[Data excerpts]
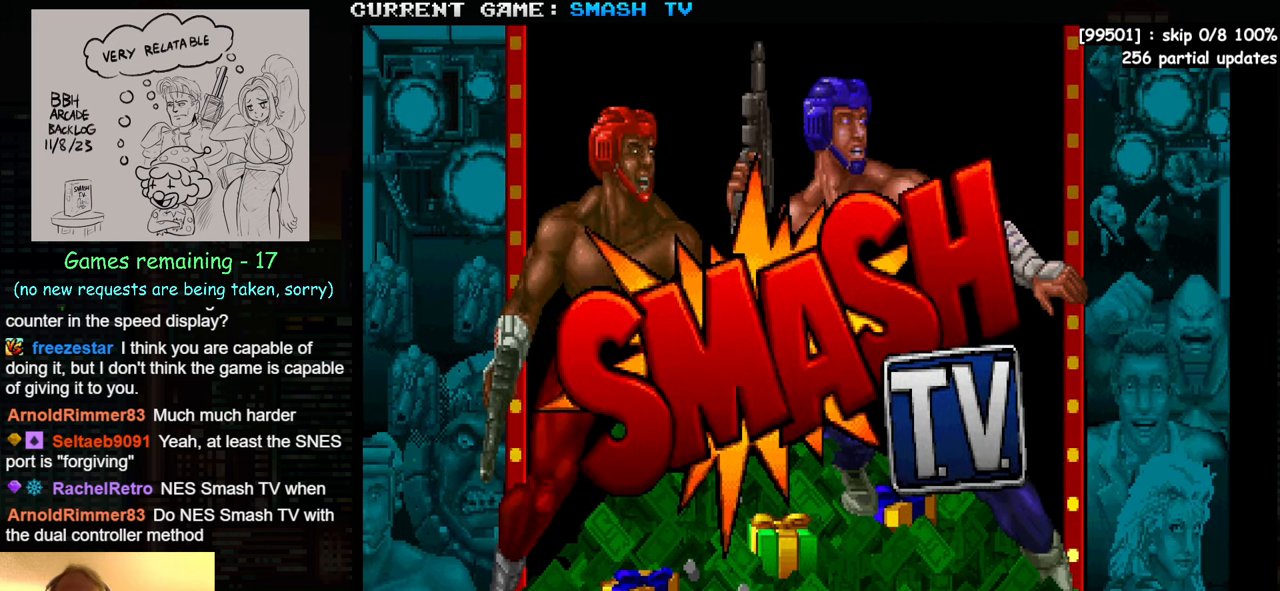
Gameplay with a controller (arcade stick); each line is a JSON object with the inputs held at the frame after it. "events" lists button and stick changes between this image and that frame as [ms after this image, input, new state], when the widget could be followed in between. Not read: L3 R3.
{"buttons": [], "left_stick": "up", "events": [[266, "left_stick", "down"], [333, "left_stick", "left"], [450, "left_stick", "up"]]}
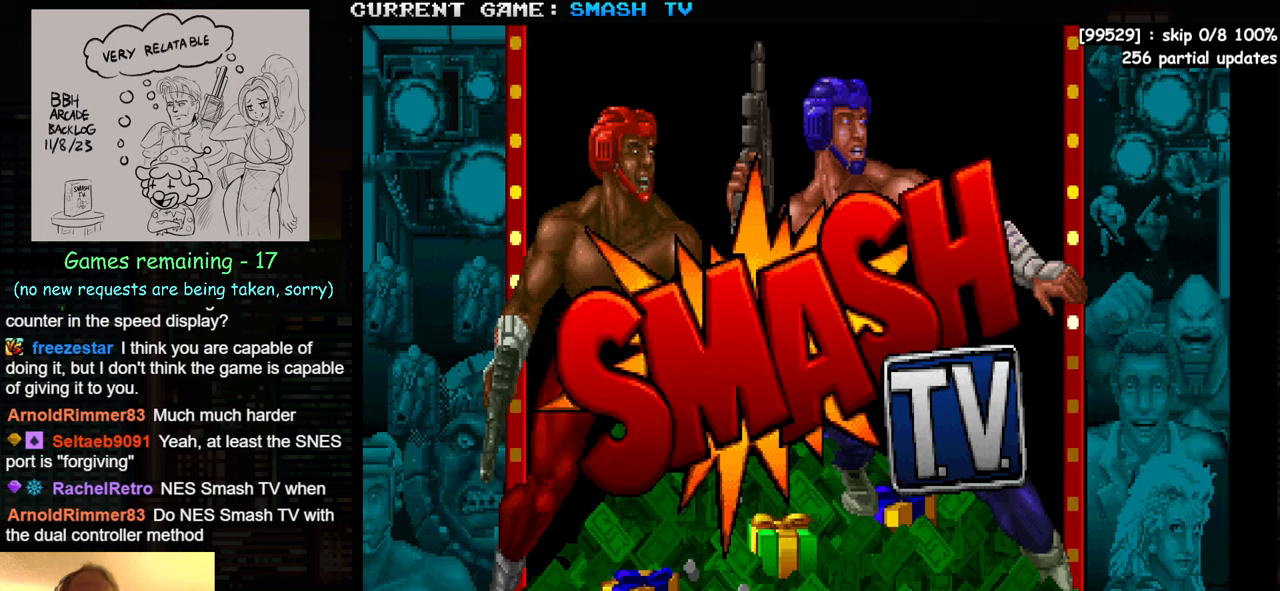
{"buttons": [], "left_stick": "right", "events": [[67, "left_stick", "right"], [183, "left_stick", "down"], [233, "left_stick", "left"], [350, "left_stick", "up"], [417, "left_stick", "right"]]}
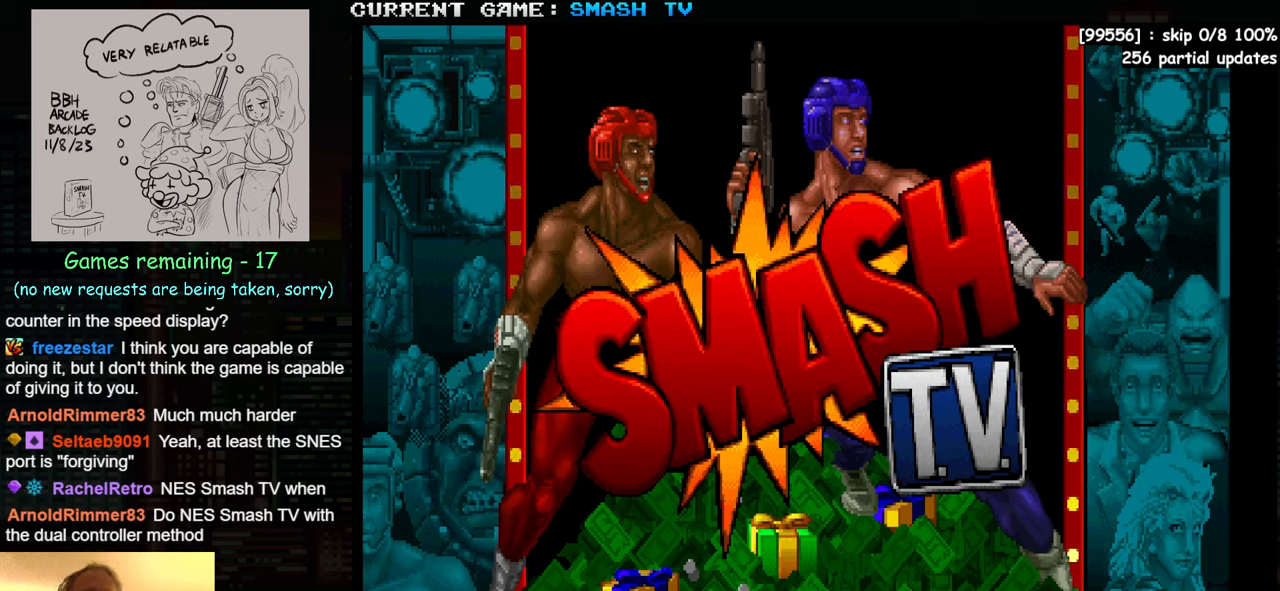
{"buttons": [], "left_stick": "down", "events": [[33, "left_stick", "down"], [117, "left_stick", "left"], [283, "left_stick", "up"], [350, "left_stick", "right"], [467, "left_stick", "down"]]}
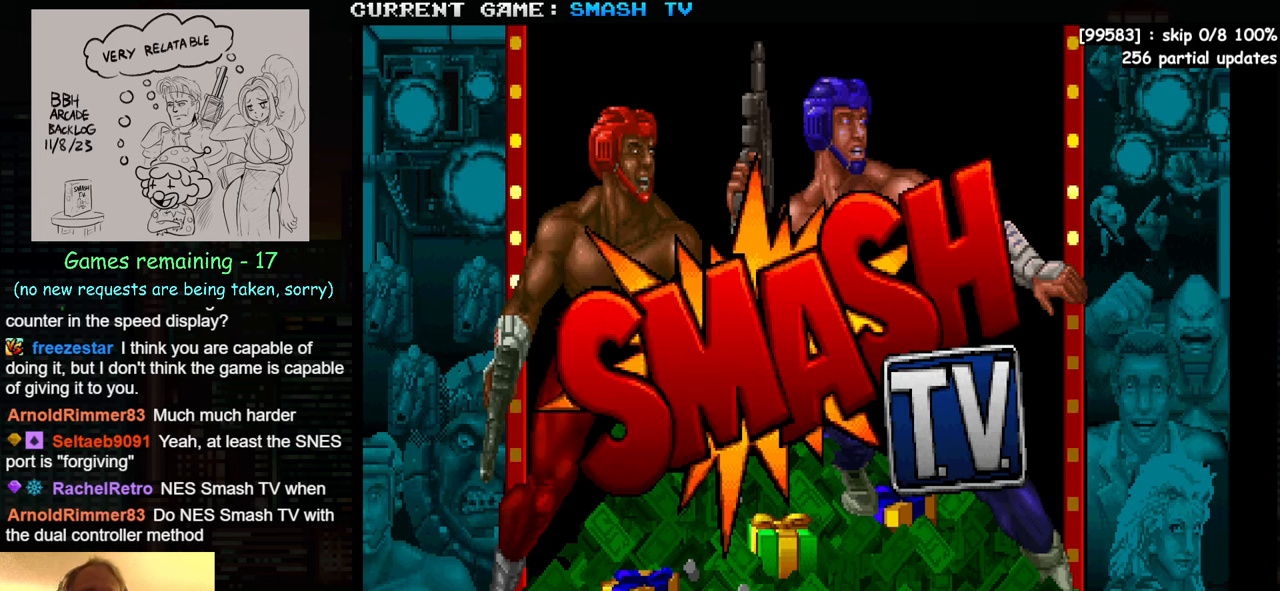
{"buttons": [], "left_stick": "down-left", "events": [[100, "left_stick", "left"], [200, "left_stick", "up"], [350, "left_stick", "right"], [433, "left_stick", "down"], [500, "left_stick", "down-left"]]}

EXERCISE BRIEF: All of the data must be repeated exactly, except for the pictures.

RESPONSE TO THIS EXERCISE:
Gameplay with a controller (arcade stick); each line is a JSON object with the inputs held at the frame after it. "events" lists button and stick changes between this image and that frame as [ms after this image, input, new state], when the widget could be followed in between. Not read: L3 R3.
{"buttons": [], "left_stick": "up", "events": [[266, "left_stick", "down"], [333, "left_stick", "left"], [450, "left_stick", "up"]]}
{"buttons": [], "left_stick": "right", "events": [[67, "left_stick", "right"], [183, "left_stick", "down"], [233, "left_stick", "left"], [350, "left_stick", "up"], [417, "left_stick", "right"]]}
{"buttons": [], "left_stick": "down", "events": [[33, "left_stick", "down"], [117, "left_stick", "left"], [283, "left_stick", "up"], [350, "left_stick", "right"], [467, "left_stick", "down"]]}
{"buttons": [], "left_stick": "down-left", "events": [[100, "left_stick", "left"], [200, "left_stick", "up"], [350, "left_stick", "right"], [433, "left_stick", "down"], [500, "left_stick", "down-left"]]}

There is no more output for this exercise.